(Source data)
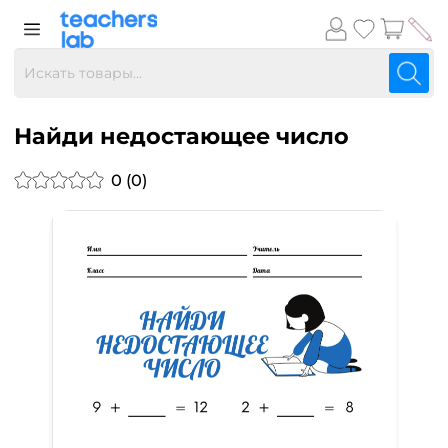
Найди недостающее число
0 (0)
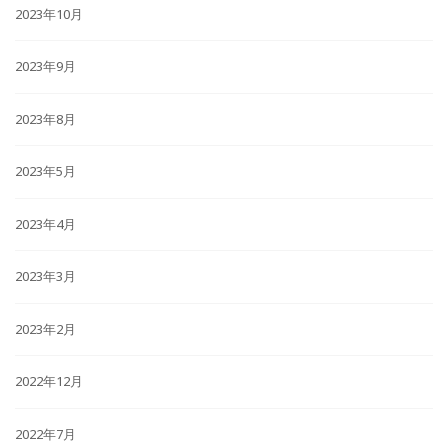
2023年10月
2023年9月
2023年8月
2023年5月
2023年4月
2023年3月
2023年2月
2022年12月
2022年7月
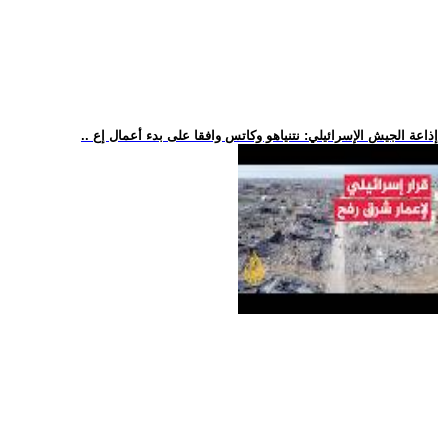
.. إذاعة الجيش الإسرائيلي: نتنياهو وكاتس وافقا على بدء أعمال إع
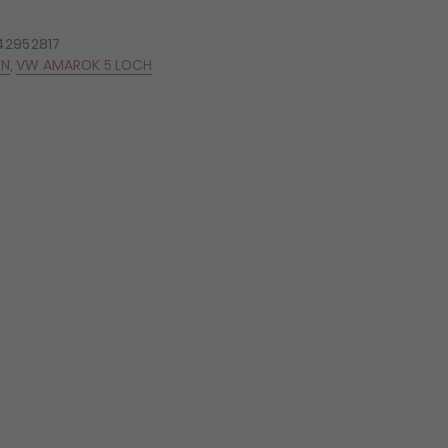
42952817
EN
,
VW AMAROK 5 LOCH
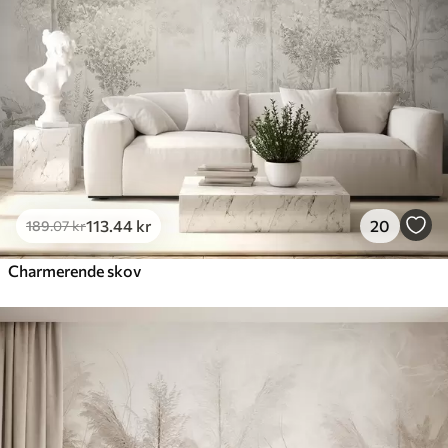
Premium vinyl
516
.67
310
.00
kr
/m²
Peel and Stick
666
.67
400
.00
kr
/m²
113
.44
kr
20
189
.07
kr
Charmerende skov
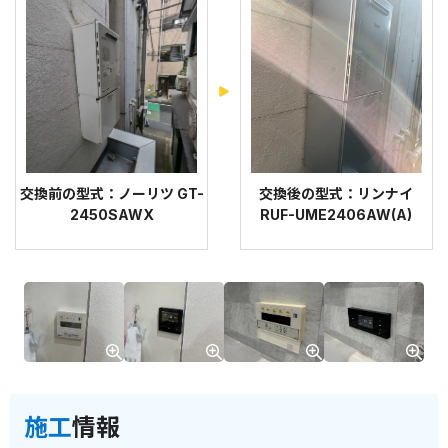
交換前の型式：ノーリツ GT-
交換後の型式：リンナイ
2450SAWX
RUF-UME2406AW(A)
施工
情報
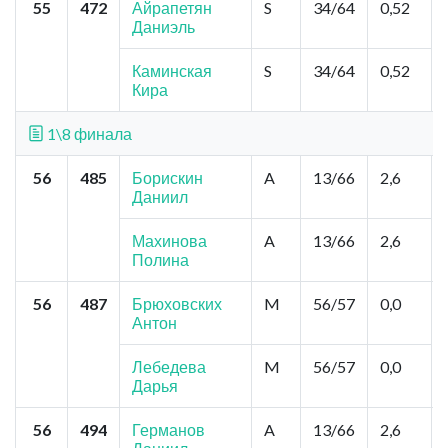
55
472
Айрапетян
S
34/64
0,52
Даниэль
Каминская
S
34/64
0,52
Кира
1\8 финала
56
485
Борискин
A
13/66
2,6
Даниил
Махинова
A
13/66
2,6
Полина
56
487
Брюховских
M
56/57
0,0
Антон
Лебедева
M
56/57
0,0
Дарья
56
494
Германов
A
13/66
2,6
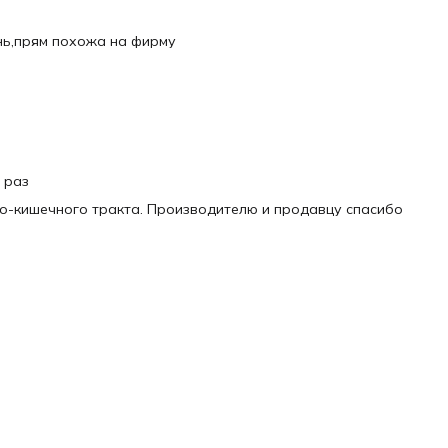
нь,прям похожа на фирму
 раз
о-кишечного тракта. Производителю и продавцу спасибо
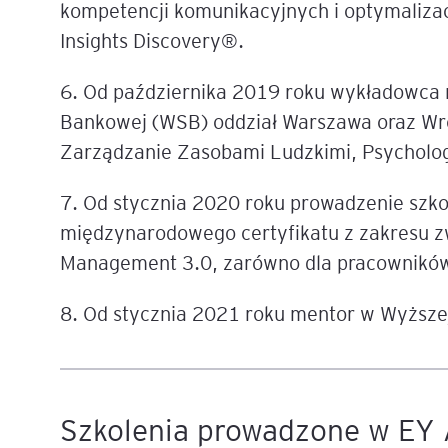
kompetencji komunikacyjnych i optymalizac
Insights Discovery®.
6. Od października 2019 roku wykładowca
Bankowej (WSB) oddział Warszawa oraz Wro
Zarządzanie Zasobami Ludzkimi, Psycholog
7. Od stycznia 2020 roku prowadzenie szk
międzynarodowego certyfikatu z zakresu z
Management 3.0, zarówno dla pracowników
8. Od stycznia 2021 roku mentor w Wyższe
Szkolenia prowadzone w EY 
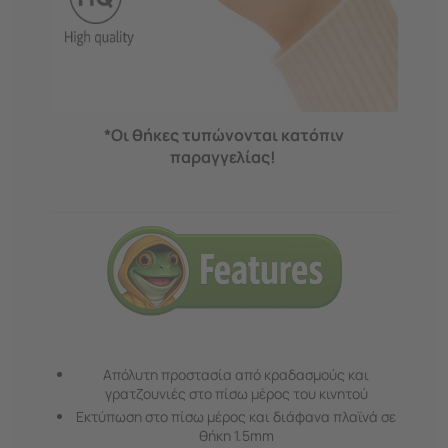
*Οι θήκες τυπώνονται κατόπιν
παραγγελίας!
Απόλυτη προστασία από κραδασμούς και
γρατζουνιές στο πίσω μέρος του κινητού
Εκτύπωση στο πίσω μέρος και διάφανα πλαϊνά σε
θήκη 1.5mm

**Task objective:**
Drop the images and transcribe the entries above exactly.

**Completed task:**
Найди недостающее число
0 (0)
2023年10月
2023年9月
2023年8月
2023年5月
2023年4月
2023年3月
2023年2月
2022年12月
2022年7月
.. إذاعة الجيش الإسرائيلي: نتنياهو وكاتس وافقا على بدء أعمال إع
42952817
EN
,
VW AMAROK 5 LOCH
Premium vinyl
516
.67
310
.00
kr
/m²
Peel and Stick
666
.67
400
.00
kr
/m²
113
.44
kr
20
189
.07
kr
Charmerende skov
交換前の型式：ノーリツ GT-
交換後の型式：リンナイ
2450SAWX
RUF-UME2406AW(A)
施工
情報
55
472
Айрапетян
S
34/64
0,52
Даниэль
Каминская
S
34/64
0,52
Кира
1\8 финала
56
485
Борискин
A
13/66
2,6
Даниил
Махинова
A
13/66
2,6
Полина
56
487
Брюховских
M
56/57
0,0
Антон
Лебедева
M
56/57
0,0
Дарья
56
494
Германов
A
13/66
2,6
нь,прям похожа на фирму
 раз
о-кишечного тракта. Производителю и продавцу спасибо
kompetencji komunikacyjnych i optymalizac
Insights Discovery®.
6. Od października 2019 roku wykładowca
Bankowej (WSB) oddział Warszawa oraz Wro
Zarządzanie Zasobami Ludzkimi, Psycholog
7. Od stycznia 2020 roku prowadzenie szk
międzynarodowego certyfikatu z zakresu z
Management 3.0, zarówno dla pracowników
8. Od stycznia 2021 roku mentor w Wyższe
Szkolenia prowadzone w EY 
*Οι θήκες τυπώνονται κατόπιν
παραγγελίας!
Απόλυτη προστασία από κραδασμούς και
γρατζουνιές στο πίσω μέρος του κινητού
Εκτύπωση στο πίσω μέρος και διάφανα πλαϊνά σε
θήκη 1.5mm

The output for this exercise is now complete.